Cependant, contrairement aux orientations données par la commission de dépouillement, la DGMP a tout simplement attribué le marché à BIVAC, en inversant les résultats, accuse-t-on.
Selon nos sources, la qualité de l’offre technique proposée par Webb Fontaine pouvait être vite renforcée, à travers une renégociation de son offre financière pour une prestation de qualité au bénéfice du Mali.
Mais la DGMP, regrette-t-on, a tout simplement ordonné l’attribution du marché à BIVAC.
Un cas unique, déplorent des membres de la commission. En effet, au lieu que la commission de dépouillement, présidée par le CNPM, attribue le marché public, c’est finalement la DGMP qui a décidé de le faire.
« Le marché dépasse la compétence du CNPM et même de la DNGM. Ce marché, qu’on le veuille ou pas, est désormais captif de la France qui veille scrupuleusement sur les intérêts de ses entreprises, surtout dans le contexte malien. Sinon le CNPM a été clair pour son choix et a même tenté de faire de la résistance pour défendre les résultats de la Commission de dépouillement », ridiculise un connaisseur du dossier qui ne manque pas d’évoquer « la raison d’État » pour expliquer la pression exercée dans ce dossier.

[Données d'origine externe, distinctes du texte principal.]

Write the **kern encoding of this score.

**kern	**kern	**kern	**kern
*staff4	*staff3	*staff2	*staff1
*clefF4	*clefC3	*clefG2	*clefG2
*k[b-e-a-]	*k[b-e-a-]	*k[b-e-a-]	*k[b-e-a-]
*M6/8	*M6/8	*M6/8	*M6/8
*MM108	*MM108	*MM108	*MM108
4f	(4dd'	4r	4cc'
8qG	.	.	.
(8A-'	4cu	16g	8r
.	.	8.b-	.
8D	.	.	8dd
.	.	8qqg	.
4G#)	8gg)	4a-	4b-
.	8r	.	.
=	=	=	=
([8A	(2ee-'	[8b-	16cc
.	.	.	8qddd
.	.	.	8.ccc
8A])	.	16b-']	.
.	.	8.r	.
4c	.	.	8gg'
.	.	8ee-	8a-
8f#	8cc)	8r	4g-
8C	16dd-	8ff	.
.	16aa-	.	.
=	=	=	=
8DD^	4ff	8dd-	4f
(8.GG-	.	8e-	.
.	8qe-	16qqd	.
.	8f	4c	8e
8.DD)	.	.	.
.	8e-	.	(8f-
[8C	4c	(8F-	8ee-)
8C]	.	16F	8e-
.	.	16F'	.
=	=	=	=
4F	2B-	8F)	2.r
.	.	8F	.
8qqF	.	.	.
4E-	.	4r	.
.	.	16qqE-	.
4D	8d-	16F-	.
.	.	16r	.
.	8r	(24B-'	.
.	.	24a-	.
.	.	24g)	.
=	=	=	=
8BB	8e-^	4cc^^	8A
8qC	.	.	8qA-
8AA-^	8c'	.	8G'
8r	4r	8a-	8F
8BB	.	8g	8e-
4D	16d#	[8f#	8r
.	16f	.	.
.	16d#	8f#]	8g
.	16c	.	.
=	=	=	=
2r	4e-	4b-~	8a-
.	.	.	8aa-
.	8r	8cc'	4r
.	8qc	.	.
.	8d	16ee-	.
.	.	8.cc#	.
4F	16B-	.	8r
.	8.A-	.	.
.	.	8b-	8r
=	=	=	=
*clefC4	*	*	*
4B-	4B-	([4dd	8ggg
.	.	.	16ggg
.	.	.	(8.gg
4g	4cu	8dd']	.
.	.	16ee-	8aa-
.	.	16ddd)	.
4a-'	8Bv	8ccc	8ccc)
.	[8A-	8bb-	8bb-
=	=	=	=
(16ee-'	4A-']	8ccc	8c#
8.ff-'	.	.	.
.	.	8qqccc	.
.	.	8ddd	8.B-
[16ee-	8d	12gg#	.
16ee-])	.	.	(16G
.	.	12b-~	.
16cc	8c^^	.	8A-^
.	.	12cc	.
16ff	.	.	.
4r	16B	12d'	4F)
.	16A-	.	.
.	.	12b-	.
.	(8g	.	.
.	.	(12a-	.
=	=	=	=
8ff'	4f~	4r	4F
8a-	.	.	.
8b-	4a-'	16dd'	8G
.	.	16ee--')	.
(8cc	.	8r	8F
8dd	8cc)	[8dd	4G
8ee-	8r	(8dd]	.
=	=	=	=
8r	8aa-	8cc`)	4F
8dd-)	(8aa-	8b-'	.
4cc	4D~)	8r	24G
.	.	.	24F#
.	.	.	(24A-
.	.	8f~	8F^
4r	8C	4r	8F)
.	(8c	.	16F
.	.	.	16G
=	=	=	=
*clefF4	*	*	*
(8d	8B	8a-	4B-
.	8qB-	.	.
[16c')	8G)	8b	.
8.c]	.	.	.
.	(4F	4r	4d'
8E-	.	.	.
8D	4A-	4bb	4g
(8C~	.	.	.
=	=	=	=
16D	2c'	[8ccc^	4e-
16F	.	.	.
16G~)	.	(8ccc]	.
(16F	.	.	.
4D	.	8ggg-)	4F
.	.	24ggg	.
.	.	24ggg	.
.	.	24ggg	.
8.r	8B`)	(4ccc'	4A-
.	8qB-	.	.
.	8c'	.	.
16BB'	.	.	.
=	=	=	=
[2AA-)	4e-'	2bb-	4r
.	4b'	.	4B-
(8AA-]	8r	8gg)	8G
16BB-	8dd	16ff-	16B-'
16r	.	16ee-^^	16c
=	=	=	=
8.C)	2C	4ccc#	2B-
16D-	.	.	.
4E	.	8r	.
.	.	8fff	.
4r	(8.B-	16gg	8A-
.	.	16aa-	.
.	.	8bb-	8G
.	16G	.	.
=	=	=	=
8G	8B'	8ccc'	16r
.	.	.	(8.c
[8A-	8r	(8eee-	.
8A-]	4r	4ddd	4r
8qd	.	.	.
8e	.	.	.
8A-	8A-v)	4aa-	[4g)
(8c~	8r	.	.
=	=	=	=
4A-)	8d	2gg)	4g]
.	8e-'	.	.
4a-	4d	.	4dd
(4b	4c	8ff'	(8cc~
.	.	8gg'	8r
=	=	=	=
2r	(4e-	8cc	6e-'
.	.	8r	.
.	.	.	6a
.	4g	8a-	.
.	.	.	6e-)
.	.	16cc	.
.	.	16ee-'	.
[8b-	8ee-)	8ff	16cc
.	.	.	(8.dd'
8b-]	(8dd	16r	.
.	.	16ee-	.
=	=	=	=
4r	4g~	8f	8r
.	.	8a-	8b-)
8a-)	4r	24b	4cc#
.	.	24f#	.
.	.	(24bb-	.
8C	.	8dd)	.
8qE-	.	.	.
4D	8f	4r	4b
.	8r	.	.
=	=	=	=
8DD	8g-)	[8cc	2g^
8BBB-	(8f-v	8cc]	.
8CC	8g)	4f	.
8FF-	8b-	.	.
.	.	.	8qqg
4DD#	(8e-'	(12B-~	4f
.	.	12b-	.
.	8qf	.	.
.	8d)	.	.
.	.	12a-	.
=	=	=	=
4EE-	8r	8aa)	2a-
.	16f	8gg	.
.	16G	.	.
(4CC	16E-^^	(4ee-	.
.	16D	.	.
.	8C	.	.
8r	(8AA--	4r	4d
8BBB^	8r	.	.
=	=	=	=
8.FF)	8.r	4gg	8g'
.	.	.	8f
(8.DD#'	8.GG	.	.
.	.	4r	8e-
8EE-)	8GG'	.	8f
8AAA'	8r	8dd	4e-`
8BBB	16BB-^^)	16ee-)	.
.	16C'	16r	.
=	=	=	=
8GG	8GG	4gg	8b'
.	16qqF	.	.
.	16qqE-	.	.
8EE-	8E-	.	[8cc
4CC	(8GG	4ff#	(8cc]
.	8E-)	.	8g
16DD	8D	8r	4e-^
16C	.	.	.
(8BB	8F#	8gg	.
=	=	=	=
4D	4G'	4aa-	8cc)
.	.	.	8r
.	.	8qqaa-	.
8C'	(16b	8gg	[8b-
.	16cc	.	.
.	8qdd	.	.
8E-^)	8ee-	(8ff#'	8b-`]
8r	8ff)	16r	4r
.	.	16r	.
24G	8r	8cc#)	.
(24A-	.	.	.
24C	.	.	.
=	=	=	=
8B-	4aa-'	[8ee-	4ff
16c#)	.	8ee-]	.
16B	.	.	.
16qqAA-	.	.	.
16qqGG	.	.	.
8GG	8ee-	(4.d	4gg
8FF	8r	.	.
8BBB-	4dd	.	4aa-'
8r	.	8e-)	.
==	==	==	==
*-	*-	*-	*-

La réattribution de ce marché de ce marché de plus de 50 milliards de FCFA à BIVAC, au mépris des règles élémentaires des marchés publics, passe, aux yeux de plusieurs personnes proches du dossier, comme un gâchis. Et pour cause ? Après dix années d’exécution du programme de PVI, BIVAC a montré de nombreuses failles dans son accomplissement. Le dernier rapport du Bureau du Vérificateur général en est une parfaite illustration. Celui-ci a relevé des insuffisances notoires qui ont engendré d’énormes pertes en termes de recettes douanières. Ce rapport stipule notamment : « BIVAC n’a pas respecté toutes ses obligations dans la gestion des importations d’hydrocarbures au Mali ». En effet, un écart important a été constaté entre le volume réel de carburant expédié sur le Mali et celui traité par BIVAC-Dakar pour la même période. Cette situation prouve que de très nombreuses opérations sur le corridor sénégalais n’ont pas été ou ont été irrégulièrement inspectées. En outre, l’estimation du montant des recettes douanières prévisibles sur les hydrocarbures contrôlés, pourtant déterminant pour apprécier l’apport de BIVAC et mieux cerner le potentiel fiscal des importations, n’a pas été chiffrée.

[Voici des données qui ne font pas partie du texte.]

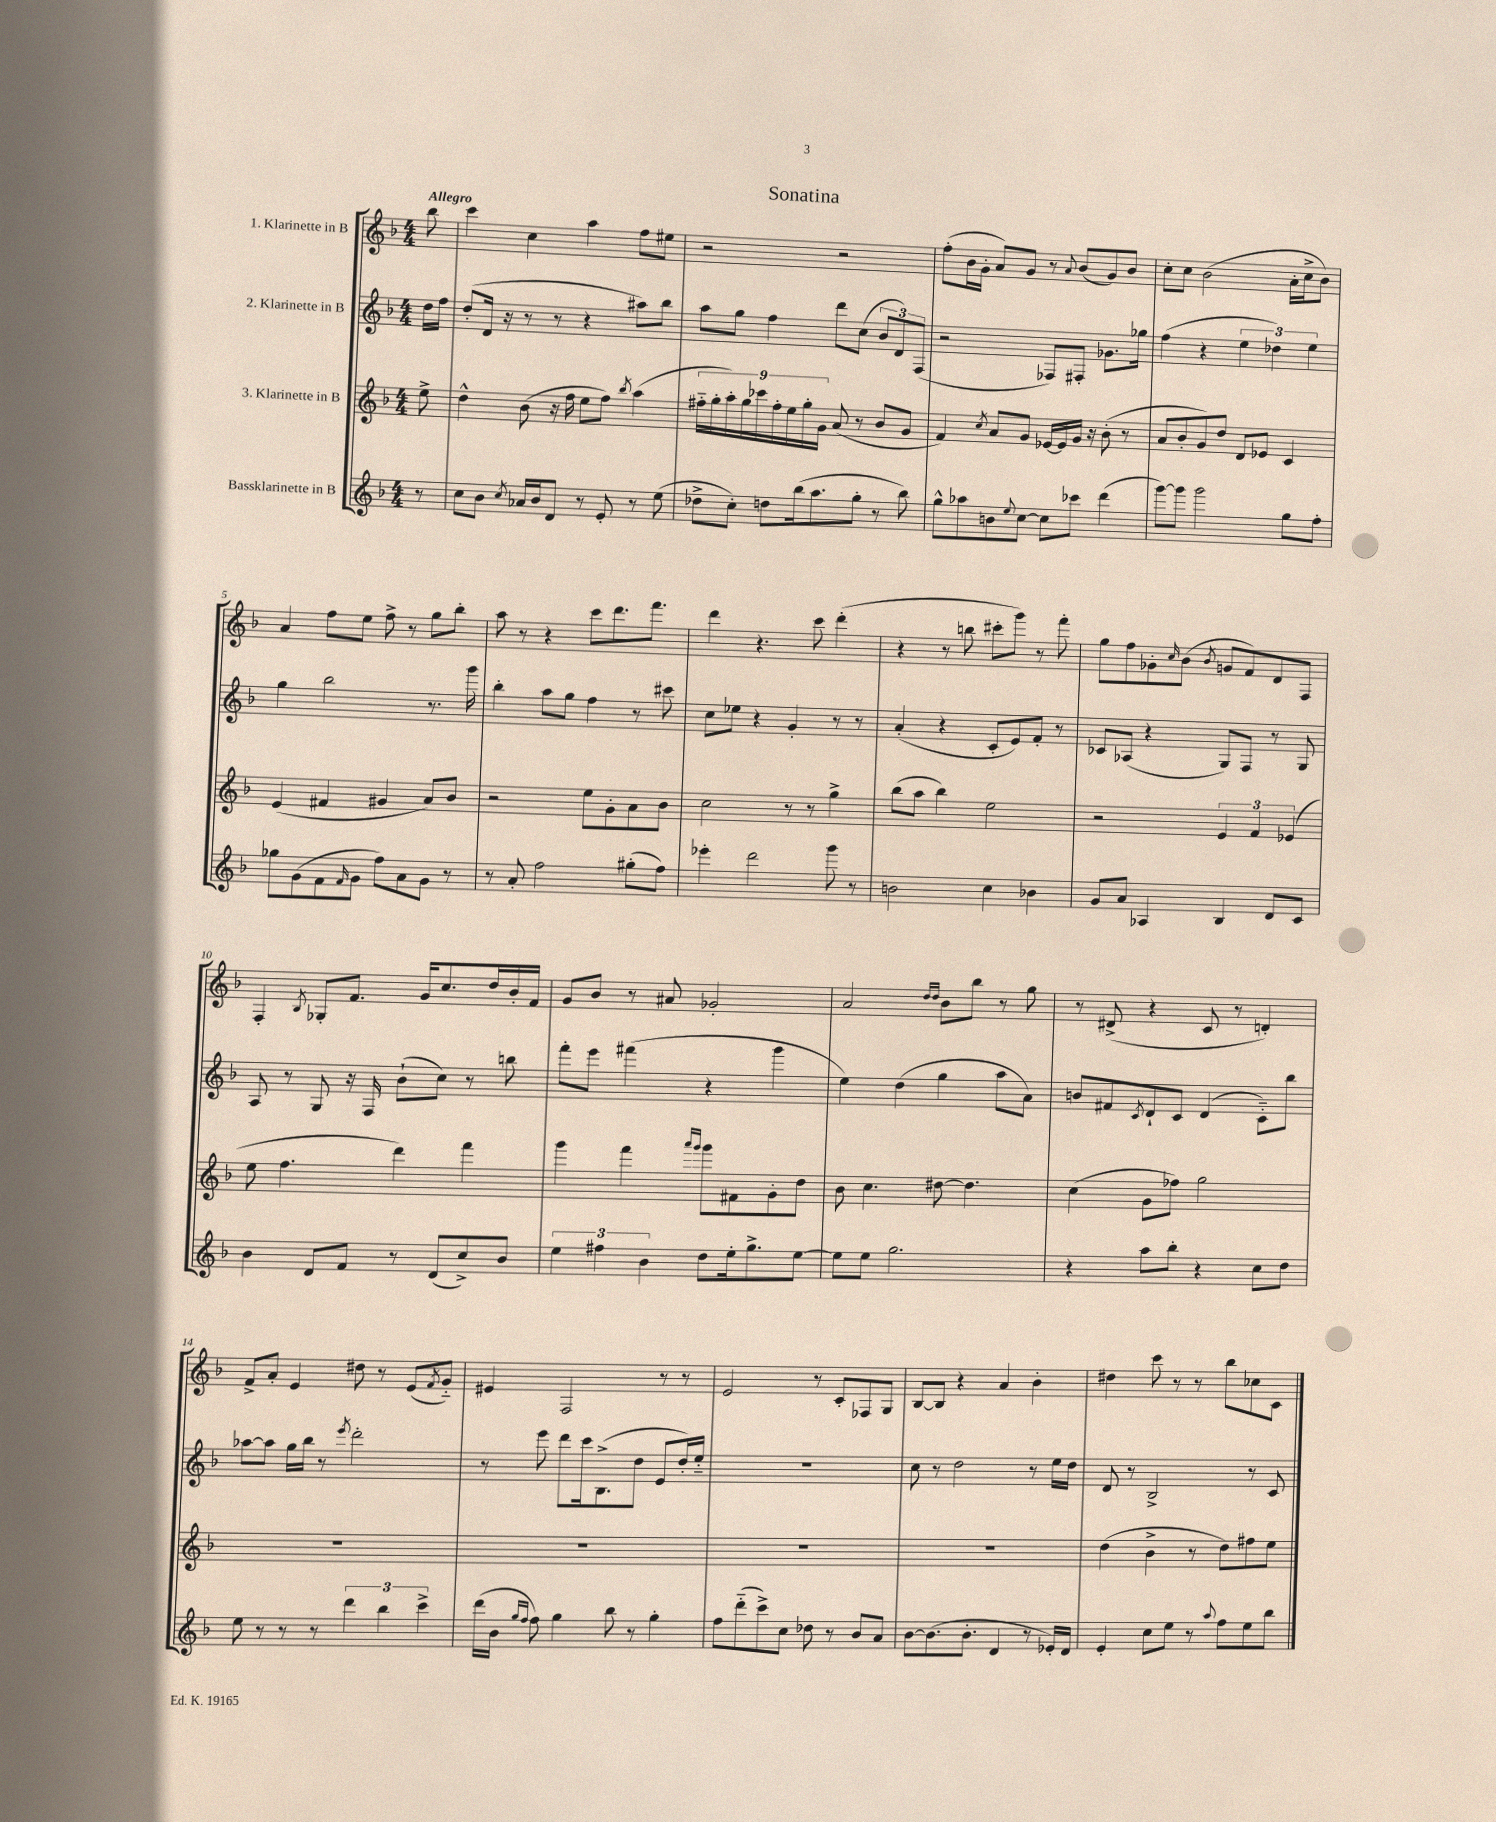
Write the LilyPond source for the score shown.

\header { title = "Sonatina" }
<<
\new StaffGroup <<
\new Staff = "s0" \with { instrumentName = "1. Klarinette in B" } {
    \clef treble \key f \major \numericTimeSignature \time 4/4 \partial 8 \tempo "Allegro"
    bes''8 |
    c'''4 c''4 a''4 f''8 eis''8 |
    r2 r2 |
    f''8-.( bes'16 g'16-. a'8) g'8 r8 \appoggiatura { a'8 } bes'8( g'8) bes'8 |
    c''8-. c''8 bes'2( a'16-. c''16-> bes'8) |
    a'4 f''8 e''8 f''8-> r8 g''8 bes''8-. |
    a''8 r8 r4 c'''8 d'''8. f'''8. |
    d'''4 r4. c'''8 d'''4-.( |
    r4 r8 b''8 cis'''8-. g'''8) r8 f'''8-. |
    g''8 f''8 ges'8-. \grace { c''16 } bes'8( \acciaccatura { bes'8 } g'8 f'8) d'8 f8 |
    f4-. \acciaccatura { bes8 } ges8-. f'8. g'16 c''8. d''16 bes'16-. f'16 |
    g'8 bes'8 r8 ais'8 ges'2-. |
    a'2 \grace { d''16 d''16 } bes'8 bes''8 r8 g''8 |
    r8 dis'8->( r4 c'8 r8 d'4-.) |
    f'8-> a'8-. e'4 dis''8 r8 e'8( \acciaccatura { f'8 } g'8-_) |
    eis'4 f2 r8 r8 |
    e'2 r8 c'8-. fes8 g8 |
    bes8~ bes8 r4 a'4 bes'4-. |
    dis''4 c'''8 r8 r8 bes''8 ces''8 c'8 \bar "|." |
}
\new Staff = "s1" \with { instrumentName = "2. Klarinette in B" } {
    \clef treble \key f \major \numericTimeSignature \time 4/4 \partial 8
    d''16 f''16 |
    d''8-.( d'16 r16 r8 r8 r4 ais''8) bes''8 |
    a''8 g''8 f''4 d'''8 c''8( \tuplet 3/2 { bes'8 d'8) f8( } |
    r2 fes8) fis8-. ges'8. ges''16 |
    f''4( r4 \tuplet 3/2 { e''4 des''4) e''4 } |
    g''4 bes''2 r8. g'''16 |
    bes''4-. a''8 g''8 f''4 r8 cis'''8 |
    c''8 ees''8 r4 g'4-. r8 r8 |
    a'4-.( r4 c'8-. e'8) f'8-. r8 |
    ces'8 aes8( r4 g8) f8 r8 g8 |
    a8 r8 g8 r16 f16 bes'8-!( c''8) r8 b''8 |
    f'''8-. e'''8 fis'''4( r4 g'''4 |
    e''4) d''4( g''4 a''8 a'8) |
    b'8 fis'8 \acciaccatura { c'8 } d'8-! c'8 d'4( c'8-_) bes''8 |
    aes''8~ aes''8 g''16 bes''16 r8 \acciaccatura { e'''8 } d'''2-. |
    r8 e'''8 d'''8 c'''16 bes8.->( d''8 e'8 d''16-.) e''16-_ |
    R1 |
    c''8 r8 d''2 r8 e''16 d''16 |
    d'8 r8 bes2-> r8 c'8 \bar "|." |
}
\new Staff = "s2" \with { instrumentName = "3. Klarinette in B" } {
    \clef treble \key f \major \numericTimeSignature \time 4/4 \partial 8
    e''8-> |
    d''4-^ bes'8( r16 f''16 e''8 f''8) \acciaccatura { bes''8 } a''4( |
    \tuplet 9/8 { fis''16-_ g''16-. a''16-.) g''16 ces'''16 fis''16-. e''16 g''16-. g'16 } a'8( r8 bes'8 g'8 |
    f'4) \acciaccatura { c''8 } a'8 g'8 ees'16~ ees'16 g'16 r16 bes'8-.( r8 |
    a'8 bes'8-. g'8) d''8 d'8 ees'8 c'4 |
    e'4( fis'4 gis'4 a'8) bes'8 |
    r2 e''8 g'8-. a'8 bes'8 |
    c''2 r8 r8 g''4-> |
    bes''8( a''8 bes''4) e''2 |
    r2 \tuplet 3/2 { e'4 f'4 ees'4( } |
    e''8 f''4. d'''4) f'''4 |
    g'''4 f'''4 \grace { a'''16 g'''16 } g'''8 fis'8 g'8-. d''8 |
    bes'8 c''4. dis''8~ dis''4. |
    c''4( g'8 fes''8) g''2 |
    R1 |
    R1 |
    R1 |
    R1 |
    d''4( bes'4-> r8 d''8) fis''8 e''8 \bar "|." |
}
\new Staff = "s3" \with { instrumentName = "Bassklarinette in B" } {
    \clef treble \key f \major \numericTimeSignature \time 4/4 \partial 8
    r8 |
    c''8 bes'8 \acciaccatura { c''8 } aes'16 bes'16 d'8 r8 e'8-. r8 e''8( |
    des''8-> c''8-.) d''8 bes''16( a''8. g''8-. r8 bes''8) |
    g''8-^ aes''8 b'8 \appoggiatura { e''8 } c''8~ c''8 ces'''8 d'''4( |
    g'''8~) g'''8 g'''2 g''8 f''8-. |
    ges''8 g'8( f'8 \grace { f'16 } g'8 f''8) a'8 g'8 r8 |
    r8 a'8-. f''2 gis''8-.( f''8) |
    ees'''4-. d'''2 g'''8 r8 |
    b'2 c''4 bes'4 |
    g'8 a'8 aes4 bes4 d'8 c'8 |
    bes'4 d'8 f'8 r8 d'8( c''8->) bes'8 |
    \tuplet 3/2 { e''4 fis''4 bes'4 } d''8 e''16-. g''8.-> e''8~ |
    e''8 e''8 g''2. |
    r4 a''8 bes''8-. r4 c''8 d''8 |
    e''8 r8 r8 r8 \tuplet 3/2 { d'''4 bes''4 c'''4-> } |
    d'''16( bes'16 \grace { g''16 f''16 } f''8) g''4 bes''8 r8 g''4-. |
    f''8 d'''8-_( c'''8->) c''8 des''8 r8 bes'8 a'8 |
    bes'8~ bes'8.( bes'8.-. d'4 r8 ees'16-.) d'16 |
    e'4-. c''8 e''8 r8 \appoggiatura { a''8 } f''8 e''8 bes''8 \bar "|." |
}
>>
>>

Il se murmure que des négociations entre BIVAC et les autorités maliennes sont actuellement en cours à Paris. Il ne reste qu’à espérer que les autorités maliennes ne signeront pas un nouveau contrat de 5 ans avec BIVAC au mépris des règles élémentaires des marchés publics et sur le dos des acteurs du commerce extérieur malien.
En tout cas, de source bien imprégnée au niveau du ministère de l’Économie et des finances, l’on rassure que le marché n’est pas encore passé en conseil de cabinet encore moins au conseil des ministres. Donc, il n’est pas attribué, laisse-t-on croire.
Pour rappel, il ressort du dépouillement de la Commission mise la société Webb Fontaine arrive en tête en termes d’offre technique, suivie de la société française, BIVAC – Veritas, ensuite de la société Crimson Logic.
Le Programme du Centre d’Exploitation Technique est une initiative innovante du gouvernement malien pour procéder à l’exécution du contrôle et de la vérification des marchandises destinée à notre pays, comme souligné ci-dessus.